For those of you reading this in the northern hemisphere you should know that we are in the dead of winter here in Tassie. With that said, it's not all that bad. I mean it does get down to 0 or -2 overnight. But that's about it. But last week I had a flu that knocked me out for about 3 days.
So needless to say not much happened on my cabinet table. But things were good today I started cutting the finger joints that will hold the sides and the bottom. Along with the finger joints that well become through tenons on the top shelf where the table sits. I'm doing this all by hand, and I know what most of you would say. Why not make a finger joint jig and use a router or a table saw. Well, the school has a Gifken's dovetail and finger joint jig. But I have found out that that jig is made mostly for boxes and not much else. It's a really good jig, I actually made a small box to test it out. It took me longer to dress the timber than it did to make the box. The thickest it can take is about 16mm which is about 5/8 of an inch. And my sides and tops and bottoms are all 20mm which is just a hair over 3/4 of an inch. So that ruled out that jig.

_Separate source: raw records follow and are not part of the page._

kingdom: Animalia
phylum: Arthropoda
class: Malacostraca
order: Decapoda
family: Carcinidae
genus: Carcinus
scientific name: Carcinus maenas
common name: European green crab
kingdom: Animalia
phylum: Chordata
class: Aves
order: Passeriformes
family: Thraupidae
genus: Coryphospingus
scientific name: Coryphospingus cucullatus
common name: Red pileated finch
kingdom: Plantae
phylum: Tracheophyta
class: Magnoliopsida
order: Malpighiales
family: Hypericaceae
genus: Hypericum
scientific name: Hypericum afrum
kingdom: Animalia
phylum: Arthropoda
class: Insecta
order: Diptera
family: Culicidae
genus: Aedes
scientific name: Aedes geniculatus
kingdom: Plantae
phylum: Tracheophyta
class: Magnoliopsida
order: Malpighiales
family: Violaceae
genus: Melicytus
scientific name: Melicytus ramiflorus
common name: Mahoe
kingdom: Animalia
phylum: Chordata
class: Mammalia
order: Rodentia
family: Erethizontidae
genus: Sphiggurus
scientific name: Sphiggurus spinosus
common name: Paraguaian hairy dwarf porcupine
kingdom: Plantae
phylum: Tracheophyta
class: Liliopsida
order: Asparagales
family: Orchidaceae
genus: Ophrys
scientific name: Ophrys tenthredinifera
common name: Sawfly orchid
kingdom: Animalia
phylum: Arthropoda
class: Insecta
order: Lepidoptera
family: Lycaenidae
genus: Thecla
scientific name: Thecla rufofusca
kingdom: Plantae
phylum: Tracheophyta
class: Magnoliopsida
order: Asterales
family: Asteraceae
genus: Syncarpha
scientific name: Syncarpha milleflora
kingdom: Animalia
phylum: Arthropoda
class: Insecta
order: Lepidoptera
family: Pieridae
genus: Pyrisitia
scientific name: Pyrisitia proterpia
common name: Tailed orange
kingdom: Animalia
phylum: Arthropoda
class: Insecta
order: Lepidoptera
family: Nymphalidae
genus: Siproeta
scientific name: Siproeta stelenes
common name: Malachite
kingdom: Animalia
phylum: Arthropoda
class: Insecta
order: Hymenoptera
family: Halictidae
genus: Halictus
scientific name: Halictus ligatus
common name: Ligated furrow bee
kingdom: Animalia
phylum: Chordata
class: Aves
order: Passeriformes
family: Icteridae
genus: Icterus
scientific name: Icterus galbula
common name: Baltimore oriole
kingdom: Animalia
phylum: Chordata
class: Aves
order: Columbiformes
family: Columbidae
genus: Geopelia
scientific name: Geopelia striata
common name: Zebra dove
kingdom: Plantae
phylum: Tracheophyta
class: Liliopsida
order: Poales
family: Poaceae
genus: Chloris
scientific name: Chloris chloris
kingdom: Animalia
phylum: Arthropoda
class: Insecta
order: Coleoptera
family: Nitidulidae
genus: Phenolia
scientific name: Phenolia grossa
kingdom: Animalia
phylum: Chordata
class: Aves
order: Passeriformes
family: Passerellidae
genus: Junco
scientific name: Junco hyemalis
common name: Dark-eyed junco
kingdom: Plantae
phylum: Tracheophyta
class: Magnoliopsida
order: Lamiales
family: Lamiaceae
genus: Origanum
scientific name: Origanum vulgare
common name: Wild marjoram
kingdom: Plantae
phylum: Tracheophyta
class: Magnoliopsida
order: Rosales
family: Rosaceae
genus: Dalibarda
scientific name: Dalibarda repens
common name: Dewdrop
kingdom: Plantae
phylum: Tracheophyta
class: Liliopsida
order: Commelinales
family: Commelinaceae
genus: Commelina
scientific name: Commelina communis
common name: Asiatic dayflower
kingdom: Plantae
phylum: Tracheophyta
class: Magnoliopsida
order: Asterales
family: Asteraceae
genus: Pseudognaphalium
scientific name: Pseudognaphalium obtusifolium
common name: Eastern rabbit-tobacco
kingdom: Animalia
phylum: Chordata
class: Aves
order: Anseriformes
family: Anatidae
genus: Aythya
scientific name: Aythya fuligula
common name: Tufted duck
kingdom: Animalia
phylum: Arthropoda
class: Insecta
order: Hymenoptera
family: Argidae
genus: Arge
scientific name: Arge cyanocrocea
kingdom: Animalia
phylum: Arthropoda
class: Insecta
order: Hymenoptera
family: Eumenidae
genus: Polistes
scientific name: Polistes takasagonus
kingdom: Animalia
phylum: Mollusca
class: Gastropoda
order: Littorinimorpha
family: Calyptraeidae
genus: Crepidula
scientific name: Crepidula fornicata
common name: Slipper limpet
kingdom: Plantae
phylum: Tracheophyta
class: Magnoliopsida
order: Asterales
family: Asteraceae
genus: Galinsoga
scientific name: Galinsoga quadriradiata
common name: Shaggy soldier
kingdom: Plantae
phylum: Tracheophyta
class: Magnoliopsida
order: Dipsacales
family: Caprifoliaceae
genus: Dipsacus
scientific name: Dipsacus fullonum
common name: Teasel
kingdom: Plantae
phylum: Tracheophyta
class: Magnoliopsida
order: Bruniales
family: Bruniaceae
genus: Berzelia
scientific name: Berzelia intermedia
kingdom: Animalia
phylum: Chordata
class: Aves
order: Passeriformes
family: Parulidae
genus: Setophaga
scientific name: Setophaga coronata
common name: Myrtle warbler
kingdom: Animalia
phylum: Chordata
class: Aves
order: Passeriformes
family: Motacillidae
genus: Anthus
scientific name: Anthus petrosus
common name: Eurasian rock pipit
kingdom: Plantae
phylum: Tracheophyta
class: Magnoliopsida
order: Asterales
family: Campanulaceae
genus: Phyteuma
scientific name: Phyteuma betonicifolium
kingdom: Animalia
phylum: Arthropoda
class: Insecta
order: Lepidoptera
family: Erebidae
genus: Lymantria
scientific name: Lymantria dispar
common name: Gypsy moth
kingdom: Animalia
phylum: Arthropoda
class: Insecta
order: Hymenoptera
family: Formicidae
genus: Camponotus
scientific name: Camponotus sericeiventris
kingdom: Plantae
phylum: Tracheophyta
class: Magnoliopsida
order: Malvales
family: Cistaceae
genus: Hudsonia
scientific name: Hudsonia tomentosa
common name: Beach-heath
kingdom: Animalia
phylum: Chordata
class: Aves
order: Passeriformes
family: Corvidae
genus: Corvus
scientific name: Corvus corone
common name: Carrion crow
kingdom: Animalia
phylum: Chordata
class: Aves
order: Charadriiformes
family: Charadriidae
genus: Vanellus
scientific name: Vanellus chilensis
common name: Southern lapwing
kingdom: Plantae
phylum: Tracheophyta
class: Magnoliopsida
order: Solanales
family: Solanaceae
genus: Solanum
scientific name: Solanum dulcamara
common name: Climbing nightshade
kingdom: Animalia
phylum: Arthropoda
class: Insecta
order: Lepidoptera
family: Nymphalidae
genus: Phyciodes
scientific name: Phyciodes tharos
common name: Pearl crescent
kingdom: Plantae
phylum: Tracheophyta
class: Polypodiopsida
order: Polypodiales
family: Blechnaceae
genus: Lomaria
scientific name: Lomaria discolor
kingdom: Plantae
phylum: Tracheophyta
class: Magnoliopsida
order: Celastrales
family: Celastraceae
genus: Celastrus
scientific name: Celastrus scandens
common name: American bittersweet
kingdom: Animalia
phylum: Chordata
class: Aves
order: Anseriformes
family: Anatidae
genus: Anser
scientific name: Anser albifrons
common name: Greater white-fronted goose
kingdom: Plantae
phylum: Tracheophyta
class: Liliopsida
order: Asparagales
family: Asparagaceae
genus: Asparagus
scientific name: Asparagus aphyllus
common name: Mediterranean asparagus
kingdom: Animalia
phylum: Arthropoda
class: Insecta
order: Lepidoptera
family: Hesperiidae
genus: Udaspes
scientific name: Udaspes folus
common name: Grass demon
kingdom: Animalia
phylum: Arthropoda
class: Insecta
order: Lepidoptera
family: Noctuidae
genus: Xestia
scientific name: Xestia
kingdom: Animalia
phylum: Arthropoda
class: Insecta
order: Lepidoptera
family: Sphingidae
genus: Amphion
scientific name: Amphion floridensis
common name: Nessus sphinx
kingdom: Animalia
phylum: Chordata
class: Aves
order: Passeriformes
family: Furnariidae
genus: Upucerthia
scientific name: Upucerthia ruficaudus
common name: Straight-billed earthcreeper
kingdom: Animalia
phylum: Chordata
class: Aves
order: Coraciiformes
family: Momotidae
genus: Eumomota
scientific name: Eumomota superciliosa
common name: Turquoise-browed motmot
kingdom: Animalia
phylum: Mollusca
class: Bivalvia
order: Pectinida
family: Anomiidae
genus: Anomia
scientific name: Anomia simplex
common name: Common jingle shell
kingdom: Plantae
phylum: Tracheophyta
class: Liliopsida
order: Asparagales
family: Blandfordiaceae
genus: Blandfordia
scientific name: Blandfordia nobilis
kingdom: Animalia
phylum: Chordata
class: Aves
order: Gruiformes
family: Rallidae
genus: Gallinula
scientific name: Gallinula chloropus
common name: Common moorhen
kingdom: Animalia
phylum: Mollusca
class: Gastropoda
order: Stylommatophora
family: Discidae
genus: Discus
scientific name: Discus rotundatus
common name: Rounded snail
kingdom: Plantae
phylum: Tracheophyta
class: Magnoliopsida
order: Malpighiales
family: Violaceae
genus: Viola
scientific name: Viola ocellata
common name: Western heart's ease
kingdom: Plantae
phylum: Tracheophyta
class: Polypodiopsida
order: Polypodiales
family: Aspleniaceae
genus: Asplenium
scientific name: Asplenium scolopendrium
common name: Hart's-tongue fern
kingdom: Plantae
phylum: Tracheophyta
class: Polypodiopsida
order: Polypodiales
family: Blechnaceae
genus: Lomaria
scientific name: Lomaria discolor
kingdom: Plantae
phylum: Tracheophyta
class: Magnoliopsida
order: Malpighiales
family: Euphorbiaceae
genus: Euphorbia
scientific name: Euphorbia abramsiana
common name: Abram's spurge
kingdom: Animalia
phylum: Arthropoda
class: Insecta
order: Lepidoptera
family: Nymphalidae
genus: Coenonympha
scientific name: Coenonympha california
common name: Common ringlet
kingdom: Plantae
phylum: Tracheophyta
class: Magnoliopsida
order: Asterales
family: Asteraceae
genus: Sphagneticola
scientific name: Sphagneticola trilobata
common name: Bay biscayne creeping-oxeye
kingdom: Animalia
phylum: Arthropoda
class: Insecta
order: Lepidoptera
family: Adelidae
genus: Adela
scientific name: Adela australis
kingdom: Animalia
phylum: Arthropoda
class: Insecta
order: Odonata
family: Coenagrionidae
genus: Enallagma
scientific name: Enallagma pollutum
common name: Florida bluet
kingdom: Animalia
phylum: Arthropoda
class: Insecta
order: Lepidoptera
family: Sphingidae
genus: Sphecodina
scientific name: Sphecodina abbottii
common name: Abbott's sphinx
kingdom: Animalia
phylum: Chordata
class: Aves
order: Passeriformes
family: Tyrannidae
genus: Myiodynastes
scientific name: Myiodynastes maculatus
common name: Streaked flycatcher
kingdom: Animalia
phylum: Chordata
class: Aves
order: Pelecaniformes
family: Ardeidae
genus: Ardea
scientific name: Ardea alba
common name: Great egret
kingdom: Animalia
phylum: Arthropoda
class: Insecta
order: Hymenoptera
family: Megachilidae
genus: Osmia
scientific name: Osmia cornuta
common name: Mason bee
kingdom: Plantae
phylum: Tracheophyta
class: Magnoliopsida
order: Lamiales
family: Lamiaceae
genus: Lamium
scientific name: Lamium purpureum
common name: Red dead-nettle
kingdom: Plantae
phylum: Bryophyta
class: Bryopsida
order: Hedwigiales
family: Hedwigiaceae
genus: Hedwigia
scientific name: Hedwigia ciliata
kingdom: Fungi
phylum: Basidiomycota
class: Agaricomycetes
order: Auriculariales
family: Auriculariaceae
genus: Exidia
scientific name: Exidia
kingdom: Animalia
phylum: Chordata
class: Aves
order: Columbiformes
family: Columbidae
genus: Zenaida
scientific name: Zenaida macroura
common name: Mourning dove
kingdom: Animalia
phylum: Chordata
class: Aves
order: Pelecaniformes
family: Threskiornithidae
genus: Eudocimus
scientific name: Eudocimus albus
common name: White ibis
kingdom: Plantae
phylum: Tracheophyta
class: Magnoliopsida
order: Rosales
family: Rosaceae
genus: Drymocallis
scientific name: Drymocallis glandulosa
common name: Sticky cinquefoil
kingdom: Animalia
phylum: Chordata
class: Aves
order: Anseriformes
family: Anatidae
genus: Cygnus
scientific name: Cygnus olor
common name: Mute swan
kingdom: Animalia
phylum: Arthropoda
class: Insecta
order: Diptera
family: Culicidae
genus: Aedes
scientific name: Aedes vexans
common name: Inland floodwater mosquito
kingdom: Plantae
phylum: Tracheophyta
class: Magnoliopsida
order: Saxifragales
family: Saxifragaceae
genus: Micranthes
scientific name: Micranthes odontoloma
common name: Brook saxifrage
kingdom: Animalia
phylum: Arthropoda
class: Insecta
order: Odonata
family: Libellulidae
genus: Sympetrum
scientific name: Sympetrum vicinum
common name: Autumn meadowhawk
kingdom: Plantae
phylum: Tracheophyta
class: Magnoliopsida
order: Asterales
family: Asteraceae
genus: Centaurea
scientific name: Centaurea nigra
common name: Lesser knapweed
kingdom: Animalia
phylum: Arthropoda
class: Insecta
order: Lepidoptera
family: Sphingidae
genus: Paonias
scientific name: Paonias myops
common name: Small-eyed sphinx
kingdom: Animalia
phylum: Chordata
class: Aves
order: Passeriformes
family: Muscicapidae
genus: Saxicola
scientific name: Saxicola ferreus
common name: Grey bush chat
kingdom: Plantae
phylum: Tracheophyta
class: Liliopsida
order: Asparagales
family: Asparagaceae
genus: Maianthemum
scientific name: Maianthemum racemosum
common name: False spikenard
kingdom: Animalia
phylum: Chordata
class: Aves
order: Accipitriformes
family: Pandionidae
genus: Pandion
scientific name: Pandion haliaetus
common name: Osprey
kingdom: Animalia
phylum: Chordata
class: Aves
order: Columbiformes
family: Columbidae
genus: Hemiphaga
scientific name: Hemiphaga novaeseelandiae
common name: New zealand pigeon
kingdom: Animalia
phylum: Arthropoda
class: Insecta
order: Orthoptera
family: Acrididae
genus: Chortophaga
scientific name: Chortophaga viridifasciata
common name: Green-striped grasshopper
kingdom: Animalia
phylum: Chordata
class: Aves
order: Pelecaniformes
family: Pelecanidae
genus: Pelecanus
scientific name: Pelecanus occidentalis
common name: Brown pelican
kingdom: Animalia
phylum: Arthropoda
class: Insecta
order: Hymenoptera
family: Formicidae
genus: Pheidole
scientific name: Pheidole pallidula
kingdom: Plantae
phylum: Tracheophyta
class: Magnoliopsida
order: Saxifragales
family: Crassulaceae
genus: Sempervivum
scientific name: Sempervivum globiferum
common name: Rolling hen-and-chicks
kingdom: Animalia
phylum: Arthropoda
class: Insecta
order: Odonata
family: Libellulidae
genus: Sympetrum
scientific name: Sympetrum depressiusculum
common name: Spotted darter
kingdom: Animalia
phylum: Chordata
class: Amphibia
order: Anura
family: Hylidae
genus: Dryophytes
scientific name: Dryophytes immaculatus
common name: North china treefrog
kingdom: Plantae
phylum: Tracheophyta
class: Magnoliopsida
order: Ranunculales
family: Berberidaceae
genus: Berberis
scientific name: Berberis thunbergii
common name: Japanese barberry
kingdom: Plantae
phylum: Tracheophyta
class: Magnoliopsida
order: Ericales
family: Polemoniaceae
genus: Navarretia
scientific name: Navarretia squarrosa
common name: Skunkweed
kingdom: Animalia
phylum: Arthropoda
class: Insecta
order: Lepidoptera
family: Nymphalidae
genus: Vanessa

Next I wanted to use the table saw. I spent 2 days making a jig and then testing it. Finding out that it wouldn't work, then making another. I did this 3 times. And came to the conclusion that if I was at home and had my Delta X5 table saw with my shop made crosscut fence I could have had this cabinet done already. But because the school has a really nice sliding panel saw that doesn't accept a stack dado blade, that it is virtually impossible to figure out a way to cut these things. And I started to think I could do them all by hand by the time I figured out and made a jig to do them. And if I ever want to make this table again, I will be home on a table saw that I already know how to make a jig for.
So I will post a couple of pictures on the finger joint cutting process by hand tomorrow night.
So until then my friends... finish your Harry Potter book, I don't want to spoil it for you.